[[ DATASET RECORDS open ]]

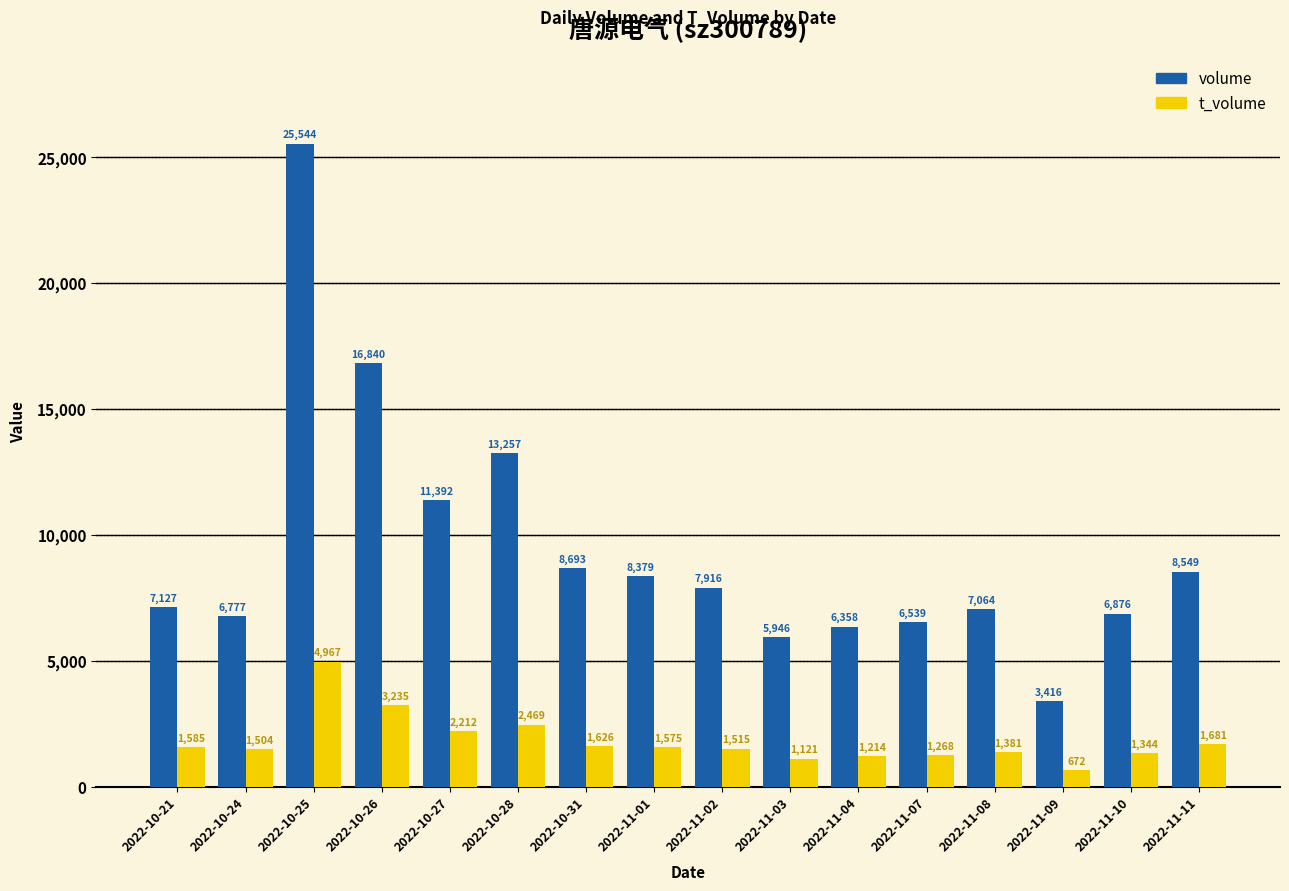

List the series in order of their peak value, highest first.

volume, t_volume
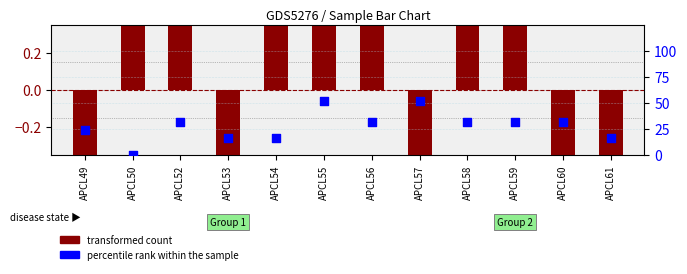

Which series has the largest total across all categories?

percentile rank within the sample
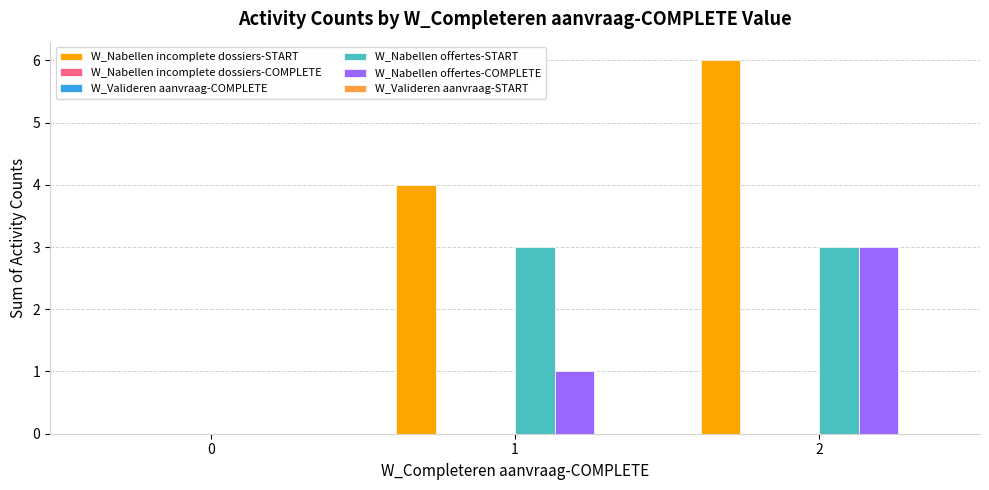

True or false: W_Nabellen offertes-START has a value of 5 at 2.

False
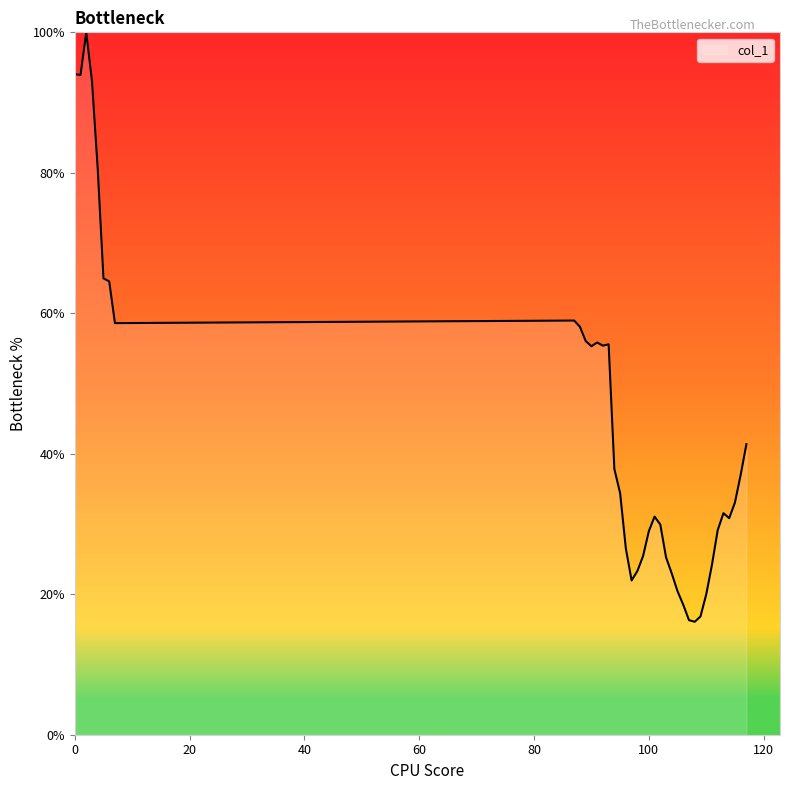

What is the maximum value shown in the chart?

100.0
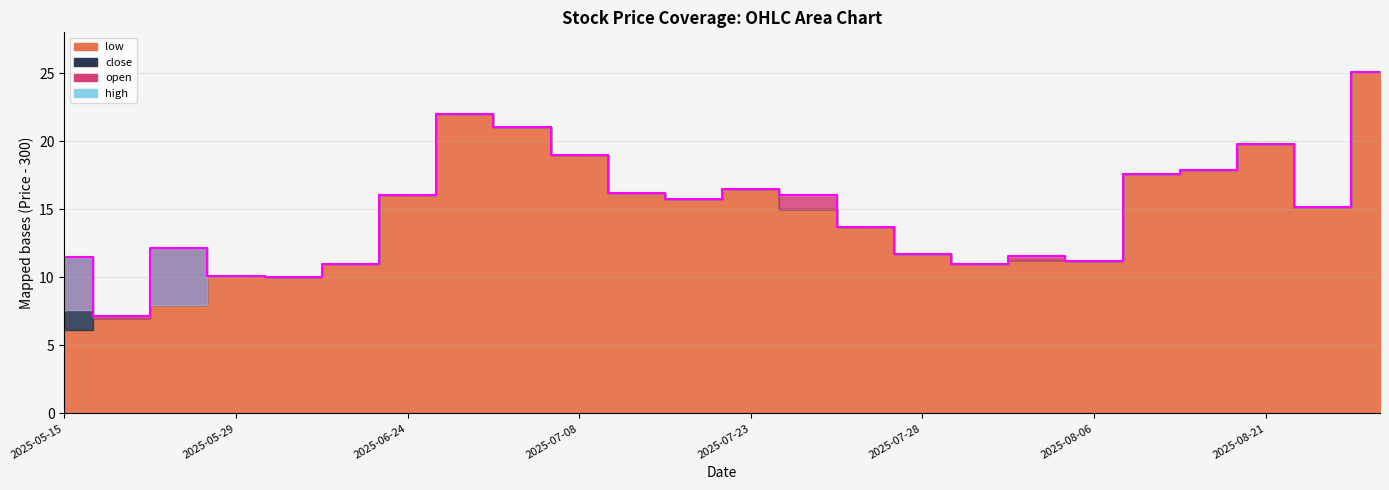

Which series has the widest spread of values?

low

[[ DATASET RECORDS closed ]]

[PROBLEM TO SOLVE]: Extract the lines of the entries above, starting with the line that contains "True or false: W_Nabellen" and continuing through the end of the entries, and reproduce them verbatim. Omit the pictures.

[RESULT OF THE TASK]:
True or false: W_Nabellen offertes-START has a value of 5 at 2.

False

What is the maximum value shown in the chart?

100.0

Which series has the widest spread of values?

low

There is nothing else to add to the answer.